Она слушала, улыбаясь в тех местах, которые вызывали у нее сомнение в достоверности. Вот про ситец на потолке. Где это такое видано, чтобы с потолка скорпионы падали! Должно быть, Шура привирала. Что такое кибитка, она тоже не знала, но легко догадалась. Шура была годом старше. Впрочем, она и сама в свои годы много чего повидала. Однако помалкивала — ее слова были приехавшими издалека, пришедшими из другой жизни, выглядели новичками здесь и к этим шершавым серым склонам, страшным в своем жарком однообразии, никакого отношения пока не имели. Потому она и помалкивала.

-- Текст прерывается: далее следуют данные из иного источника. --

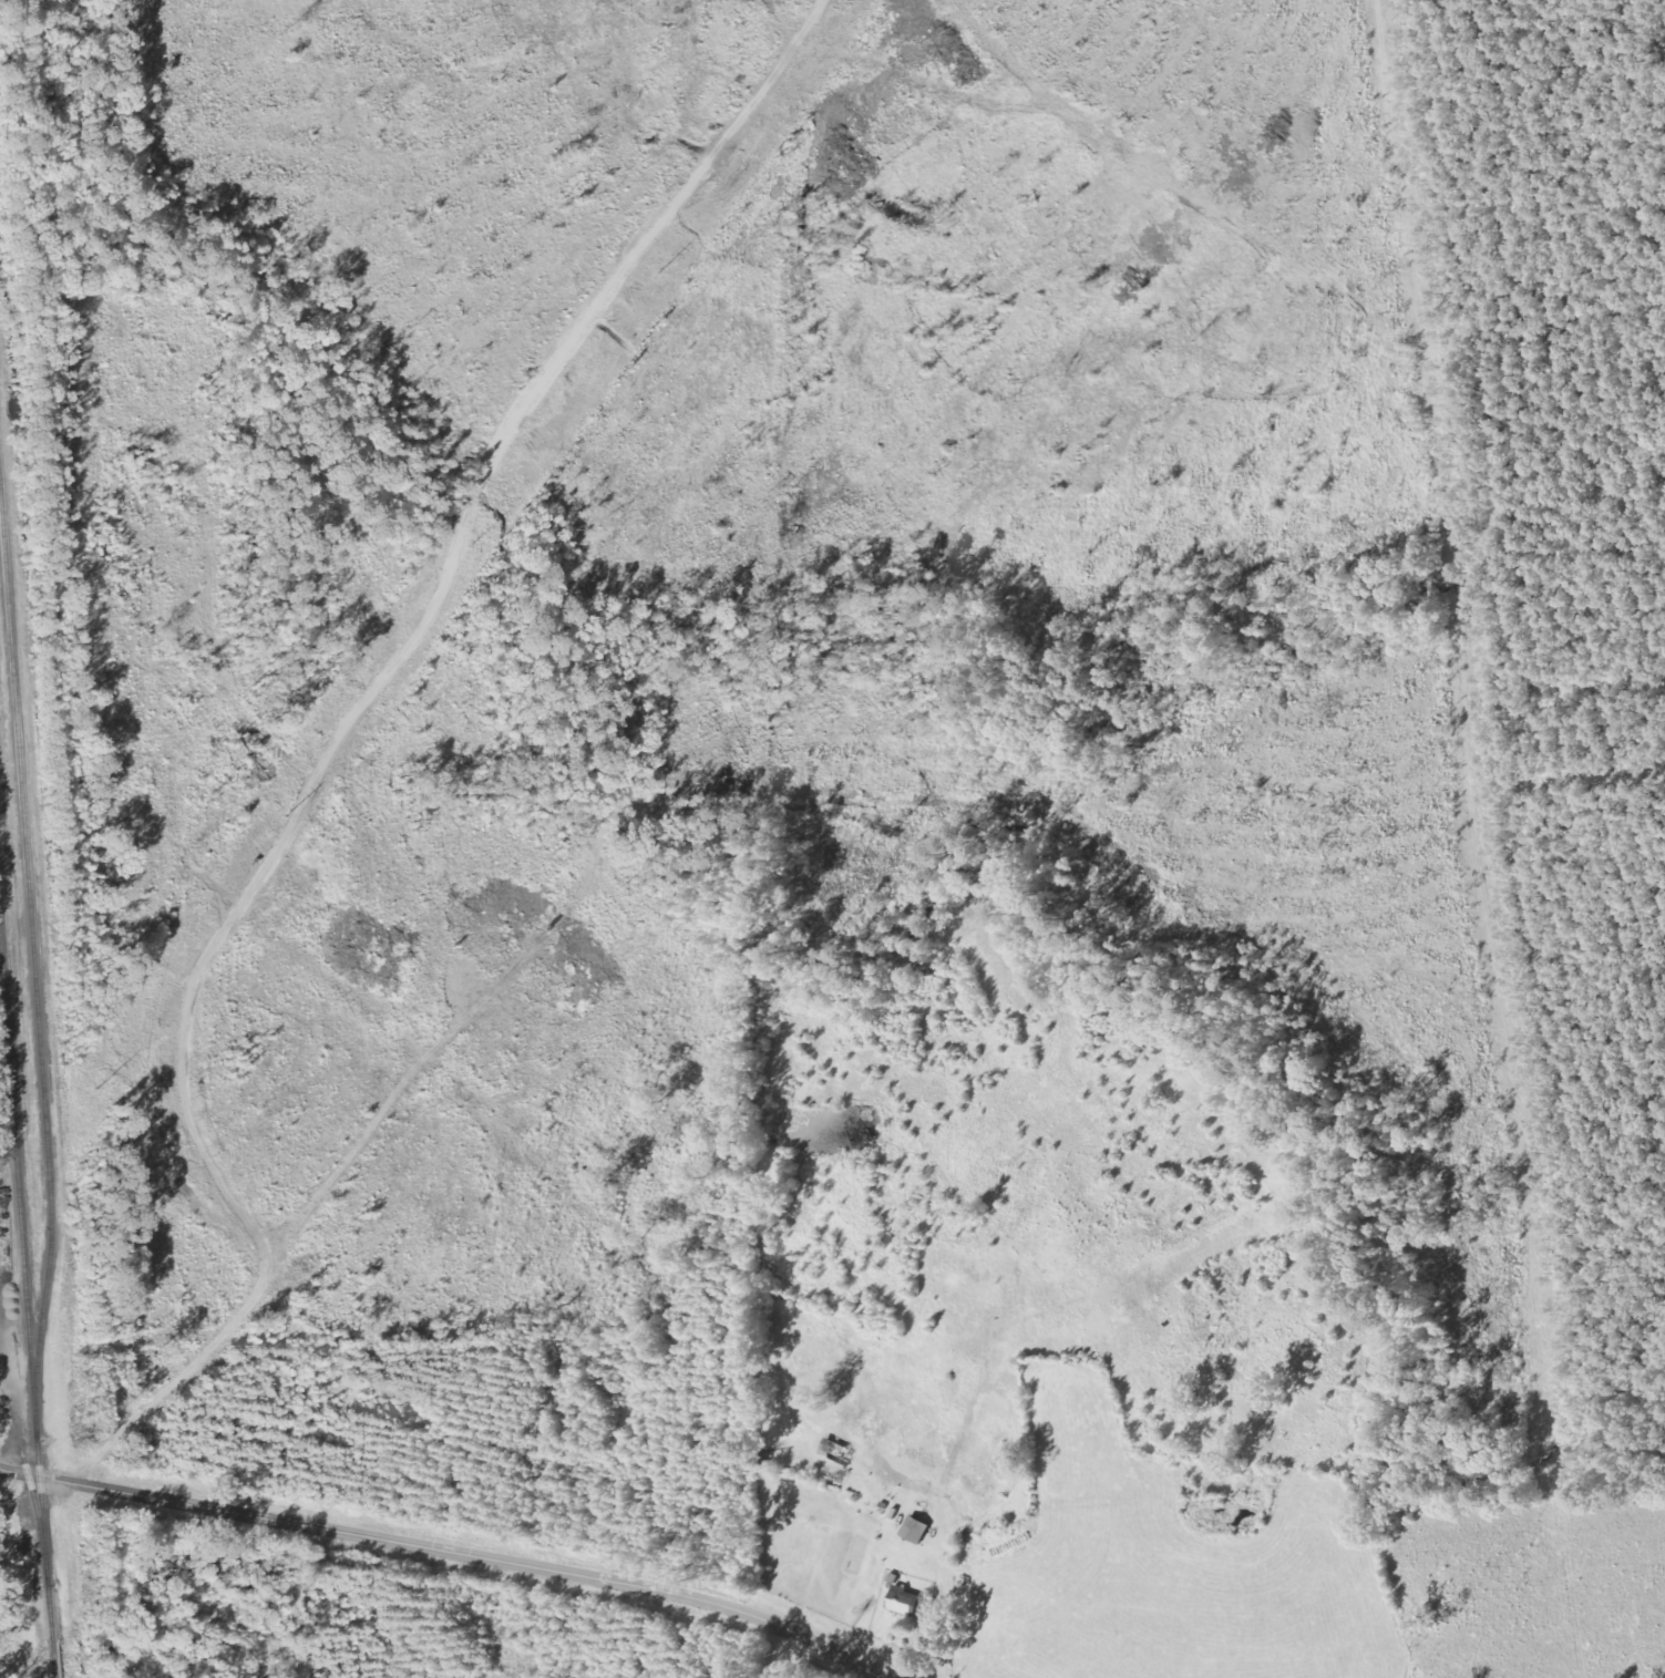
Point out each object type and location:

Шура на каждом втором слове расширяла глаза. Будто именно это слово было самым важным. Глаза на ее худом скуластом лице казались очень большими. И блестели. Шура вся была худенькая, даже слишком, пожалуй. Уже не Амударья, а Пяндж шипел, расходясь крутыми струями из-под форштевня. Шура смотрела на тот берег. Она сказала, что оттуда раньше часто налетали отряды басмачей. И еще совсем недавно. Сказала, что у ее мужа есть орден. И опять заговорила о своем муже, а она не могла в ответ почти ничего рассказать, потому что со своим собственным и знакома была совсем недолго, и теперь уже давно не видела, и сейчас, думая о том, как он ее встретит, с робостью понимала, что почти забыла, какой он. Они сидели на тюке, смеркалось, зудели москиты. Шура сказала вдруг: «Наверное, он тебя очень любит. Ты красивая».
И неожиданно заплакала, негромко всхлипывая, но скоро успокоилась…
Рассказ этот он слышал далеко не впервые, наперед знал, что будет дальше и чем все кончится, и мог бы сам продолжить с любого места или просто пропускать мимо ушей, сосредоточившись, например, на том, чтобы идти по петляющей между оградами тропе именно с той очень небольшой скоростью, которая нужна опирающейся на его руку старухе. Ему казалось, что он и пропускает мимо ушей; в действительности же он, сам того не замечая, внимательно и ревниво следил за тем, правильно ли будут соединены все элементы рассказа. Пока дело шло без сучка и задоринки.
Бабушка сильно опиралась на его руку и ступала мелкими, вынужденно торопливыми шагами. Все вверх и вверх.
Ему тоже стало жарко. Солнце лупило прямо в глаза, жарило кожу, и уже несло по склону тем сухим и трепещущим воздухом, который скоро начнет переливаться и дрожать.
Старуха втыкала клюку в землю и опиралась, и гравий поскрипывал, словно в него вкручивали сверло. Ей было тяжело идти и говорить одновременно, она придыхала на каждом слове, слова выпадали скомканными, недопроизнесенными, и тем не менее она продолжала говорить, а он, слыхавший эту чужую историю столько раз, что она успела стать своей, не смел ее остановить. Подол коричневого платья все так же плясал и закидывался. Он чувствовал, что предплечье начинает неметь, а она все шла — припадая, переваливаясь, орудуя клюкой, закусывая от боли губу и пересказывая ему давнюю страницу своей долгой жизни с таким упорством, словно от того, как он ее поймет и запомнит, что-то зависело.
Он подумал, что она сейчас похожа на мамонта — да, на одного из тех последних мамонтов, что всходили некогда на великие холмы, покрывающиеся льдом и тьмой; они шли и, должно быть, трубили в темное небо, и гул разносился далеко по испуганной величиною их слов земле. Так же вот и она трубила сейчас, ковыляя по разбитой тропе вверх, и капельки пота соединялись в капельки побольше, усеивая лоб и щеки.
— Фу, стой, — сказала она из последних сил, тяжело и прерывисто дыша и морщась от боли. — Подожди, постоим… Фу. Устала.
Он стоял и силился представить ту воду, ту давно утекшую воду Амударьи или Пянджа, темную, тяжелую, несущую в себе песок и глину дальних предгорий. Она хлюпала под днищем, катер стоял у берега, потому что была ночь, а плыть можно было только днем — фарватер то и дело менялся, как объяснила Шура, того и гляди угодишь в темноте на мель. На носу маячил красноармеец, и винтовка у него на плече казалась одной из веток, что отделялась от черных тел бесшумных деревьев. Иногда он прохаживался по палубе, и палуба отзывалась негромким гулом. Чуть позже оранжевая и кривобокая луна вылезла из-за горы и повисла косым плодом над причудливой линией вершин, река засеребрилась и потекла, выступили деревья, листва на них обрела форму; тогда и часовой на носу тоже стал виден весь, и ветка за его спиной превратилась в поблескивающую сталь. Сверчки и цикады гремели многоголосым хором, похожим на визг деревообделочной мастерской. Что-то пощелкивало в кронах. В конце концов она уснула и уже ничего этого не слышала.